Last night, the University of Southern California's School of Architecture hosted a panel discussion with four former deans dating back to 1961, in celebration of the school's upcoming centennial anniversary. Moderated by current dean Qingyun Ma, the deans included (in chronological order): Samuel Hurst, Ralph Knowles, Robert Harris, and Victor Regnier.
Each dean briefly reflected on their tenure at USC, explaining their influence within the school and how they witnessed the architecture school's priorities shift alongside Los Angeles' urban development. Hurst characterized his deanship as highly affected by the social and urban turmoil of the 1960s, encouraging him to develop the school's social atmosphere.

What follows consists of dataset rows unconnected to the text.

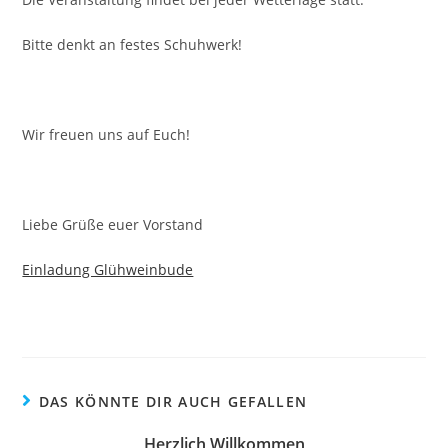
Bitte denkt an festes Schuhwerk!
Wir freuen uns auf Euch!
Liebe Grüße euer Vorstand
Einladung Glühweinbude
DAS KÖNNTE DIR AUCH GEFALLEN
Herzlich Willkommen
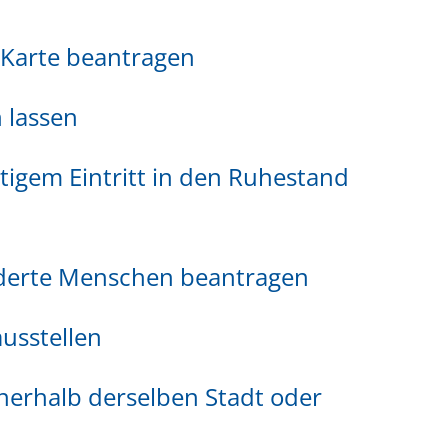
-Karte beantragen
 lassen
itigem Eintritt in den Ruhestand
nderte Menschen beantragen
usstellen
nerhalb derselben Stadt oder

Knowles, who served as dean from 1973-1975, brought a timely interest in naturalistic and ecologically-conscious architecture with his research in solar technologies. Harris' time as dean established stronger ties between the university and the city of Los Angeles, initiating studios to work with Mayor Tom Bradley on neighboring downtown's development. Last in the timeline was Regnier, who fought to establish the cutting-edge of computational architecture technology in the mid-1990s.
Reciting their successes, challenges and disappointments within their tenure, the deans' accounts were largely sober and accepting of the difficulties being Dean -- leveraging university-politics to advocate for the school, developing world-class faculty members, fundraising, and simply keeping the school afloat (and thriving) in a constantly shifting academic landscape.

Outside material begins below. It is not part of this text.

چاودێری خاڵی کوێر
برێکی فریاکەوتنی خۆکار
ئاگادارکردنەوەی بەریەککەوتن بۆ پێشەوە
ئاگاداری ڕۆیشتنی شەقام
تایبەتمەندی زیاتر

Qingyun Ma, the current dean since 2007, has brought a global attentiveness to the school, establishing explicit links to China (where his MADA s.p.a.m. practice is based). Ma characterized the dean as both a curator and a winemaker -- they must both choose the grapes and transform them to wine. Their role is to gather and support a strong faculty with focused intentions, and in the course of collaborations and shifting academic tides, the school that they've curated will develop an idiosyncratic (and perhaps surprising) tone.